Silent Sam, the Confederate soldier standing over UNC's McCorkle Place, was in the news last year when local poet C.J. Suitt contrasted it with the squat memorial a few yards away to the anonymous black people who built the campus. We wrote a story about Suitt's poem, which he read at a town forum and later profiled Suitt in The Chapel Hill News, a story that also ran in The News & Observer.
This letter arrived recently from reader Gerald Horne. Read it and tell us what you think. (Post here or e-mail us at editor@nando.com) Is it time for Silent Sam to go?
GERALD HORNE'S LETTER
Somehow I do not recall the denizens of the Tar Heel state complaining in the Spring of 2003 that Iraq was doing violence to history when the statue of Saddam Hussein was removed and dismantled.
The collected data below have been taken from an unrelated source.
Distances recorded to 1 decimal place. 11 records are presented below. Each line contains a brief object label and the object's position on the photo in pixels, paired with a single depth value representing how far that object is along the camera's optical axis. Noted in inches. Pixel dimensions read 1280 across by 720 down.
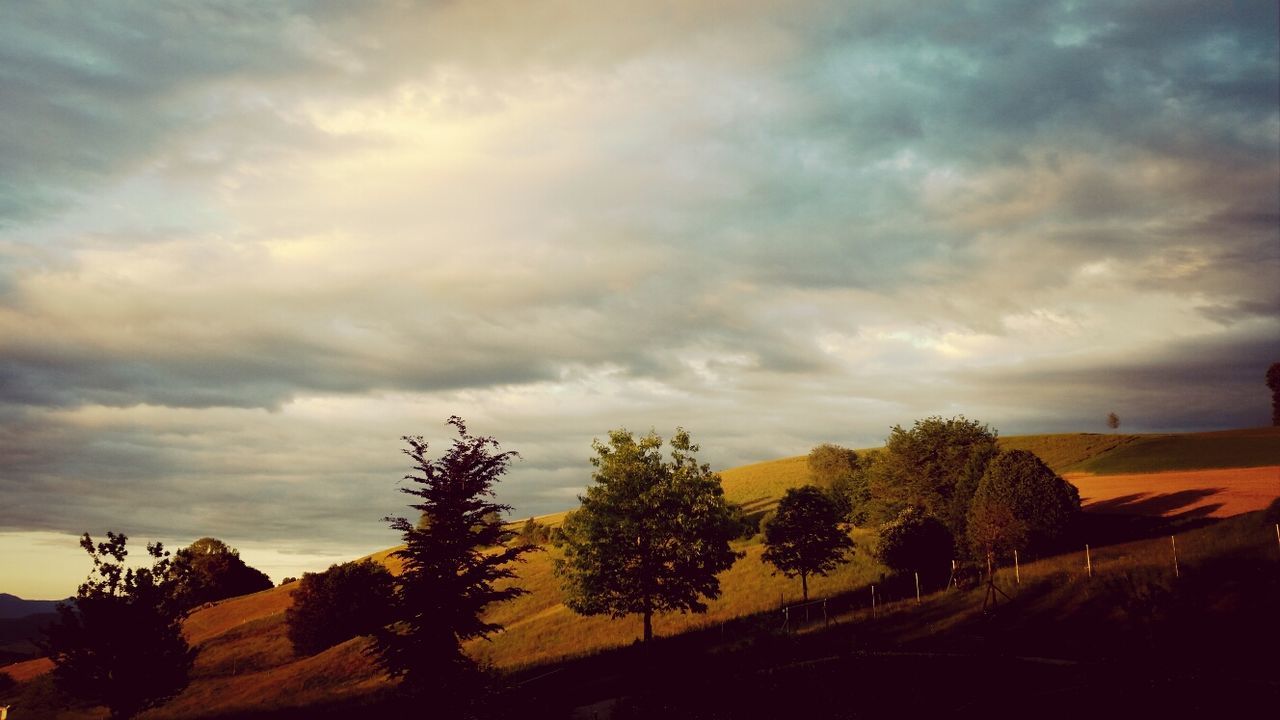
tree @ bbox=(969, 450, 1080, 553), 1755.7
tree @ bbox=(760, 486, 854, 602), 1909.4
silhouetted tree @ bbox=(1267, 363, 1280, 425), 5236.2
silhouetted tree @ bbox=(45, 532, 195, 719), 1065.5
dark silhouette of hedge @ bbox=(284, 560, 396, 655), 2755.9
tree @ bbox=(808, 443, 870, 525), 2967.5
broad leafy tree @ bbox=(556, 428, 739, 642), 1544.0
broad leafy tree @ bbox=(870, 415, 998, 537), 2637.8
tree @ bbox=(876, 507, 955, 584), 1961.1
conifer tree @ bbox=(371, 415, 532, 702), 967.0
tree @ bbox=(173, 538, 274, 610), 4436.5
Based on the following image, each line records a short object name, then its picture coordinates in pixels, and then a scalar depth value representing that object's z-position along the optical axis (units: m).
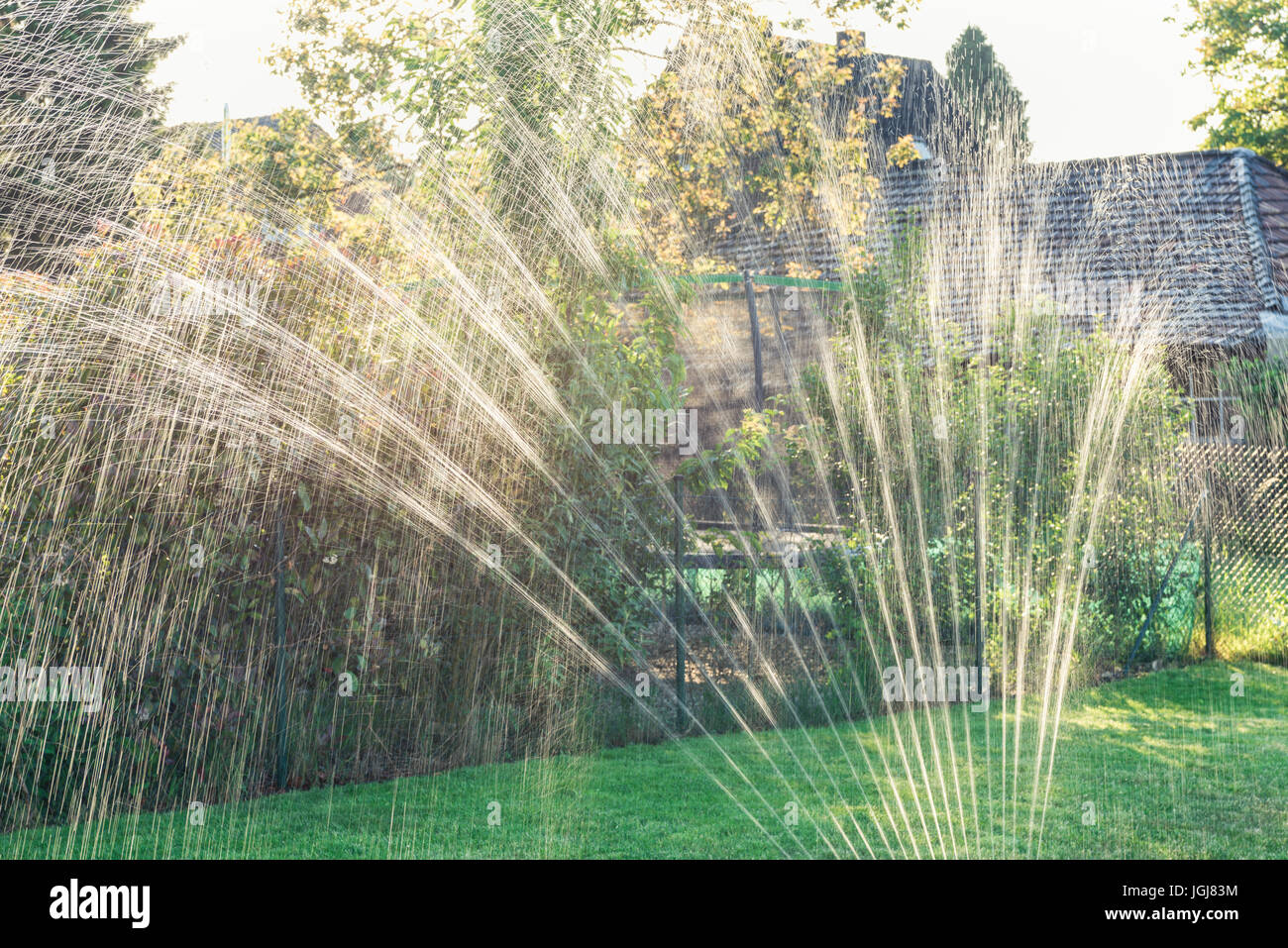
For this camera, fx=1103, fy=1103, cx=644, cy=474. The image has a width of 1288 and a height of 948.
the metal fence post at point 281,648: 6.91
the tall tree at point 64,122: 12.59
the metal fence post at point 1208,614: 11.34
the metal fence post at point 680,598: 8.38
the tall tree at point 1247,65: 25.83
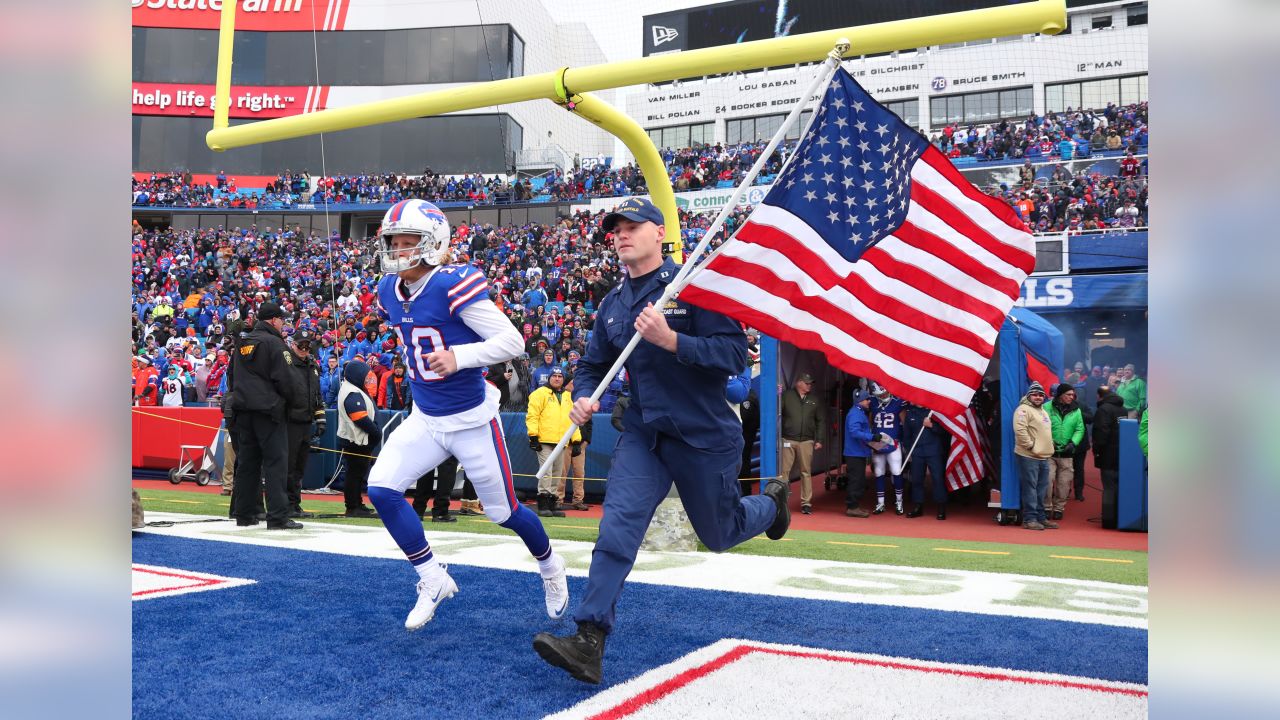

But--demagogically--that is precisely the argument we hear when the point is bruited about removing that monument to the defense of slavery that scars the otherwise lovely UNC campus: I refer to the statue, known as 'Silent Sam', which was built to commemorate the so-called Confederate States of America and their abortive secession from the U.S. in 1861 in the name of enslaving Africans.
Of course, nowadays we are told with a straight face that secession was about "states' rights" not slavery--which barely passes the giggle test. Yet, assuming that argument is so, then what is to stop those now assuming power in Washington today from launching another armed secession if their dreams of "states' rights" somehow do not come to fruition?
That is the point: 'Silent Sam' is a sentinel and warning that armed right-wing revolt forevermore remains an option--that such a monument to violence and racism can co-exist in a town as presumably enlightened as Chapel Hill is chilling.
As the nation gears up to mark the 150th anniversary of the Civil War, it is well past time for U.S. patriots in the first place to give a fitting rebuke to traitors and demagogues: the Town Council should immediately engage in urgent consultations with the UNC Board of Trustees to remove the eyesore and obscene insult that is 'Silent Sam' from the prominent place it now occupies on the UNC campus.